“Apache HTTP Server, also known as Apache is the most used web server software in the world” (Larson & Stephens, 2000). Apache is credited with playing a key role in the growth and development of the World Wide Web and has remained popular since April 1996. In 2009, it was named the first web server to serve over 100 million websites.
There are several ways to make Apache secure. Since there are new loopholes and security risks emerging almost every day, updating the web server to ensure that it works to the maximum of its capability. Moreover, turn off unwanted services and unused modules. Employ mod_security module to filter, regulate expressions, encode URL validation and mask the identity of the server.
Another way of securing Apache is using it with the right user. The root user is the biggest offender, for it can lead to serious issues. The best way to use Apache is to run it as the user and group Apache. Opening the httpd.conf file will check the user and group lines and the entities can be changed to user apache and group apache (Larson & Stephens, 2000).

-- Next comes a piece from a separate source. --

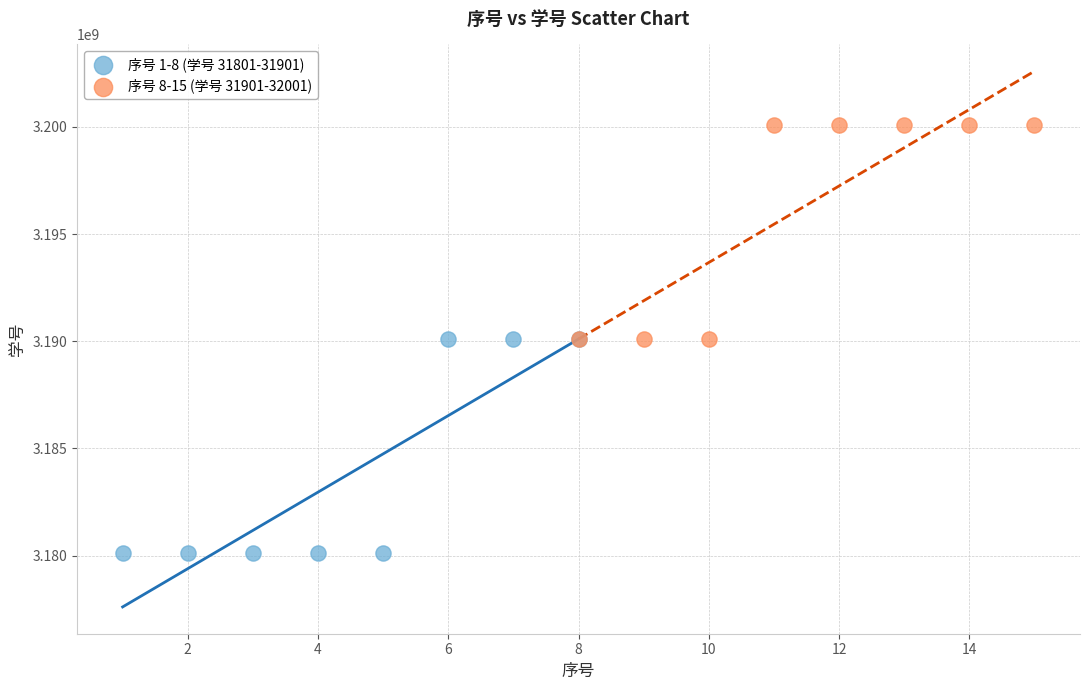

Which series has the widest spread of Y values?

序号 1-8 (学号 31801-31901)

The Internet Information Server (IIS) is a group of Internet servers that were developed by Microsoft. Some of the internet servers are the web or Hypertext Transfer Protocol (HTTP) server and a File Transfer Protocol (FTP) Server. Microsoft IIS is competing with other servers such as Apache, Sun Microsystems and others.

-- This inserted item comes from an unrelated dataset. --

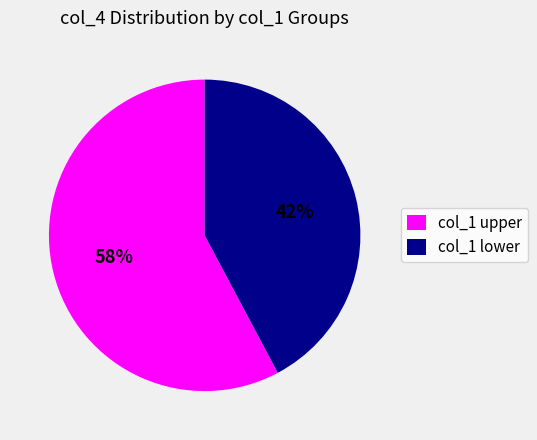

Which slice is the smallest?

col_1 lower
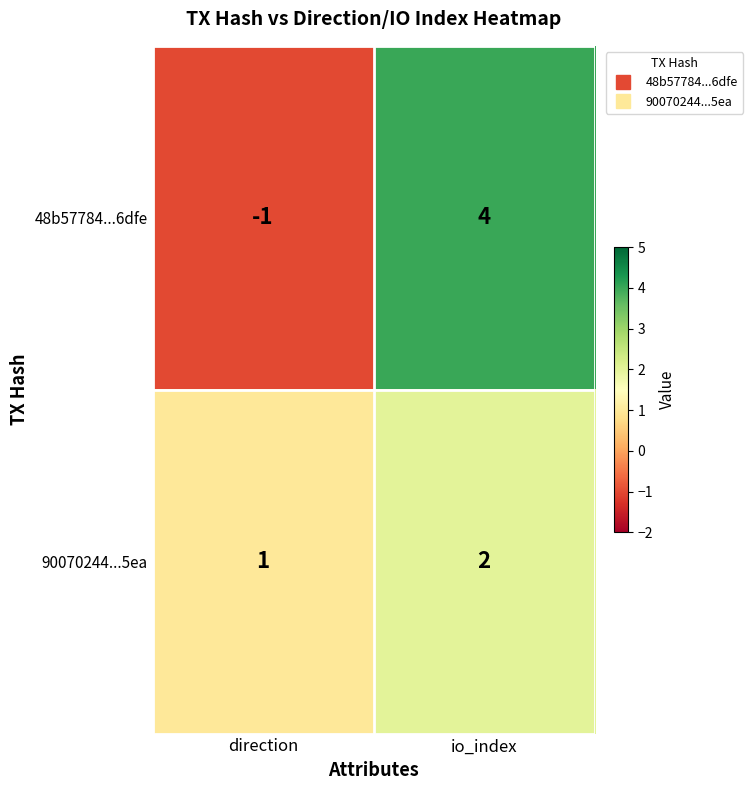

At which category is the sum across all series the highest?

io_index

Protecting and securing the web server will improve its capability against such hackers. One way of doing so is to set up an NTFS instead of IUSER, or any other anonymous username. Moreover, use a software firewall to restrict the end user to access the ports, except port 80 and allow only the developers to access all the ports. Utilizing the Microsoft tools such as ISS Lockdown and UrlScan to lock down the machine (Larson & Stephens, 2000).
Larson, E., & Stephens, B. (2000). Administrating Web servers, security & maintenance. Upper Saddle River, NJ: Prentice Hall PTR.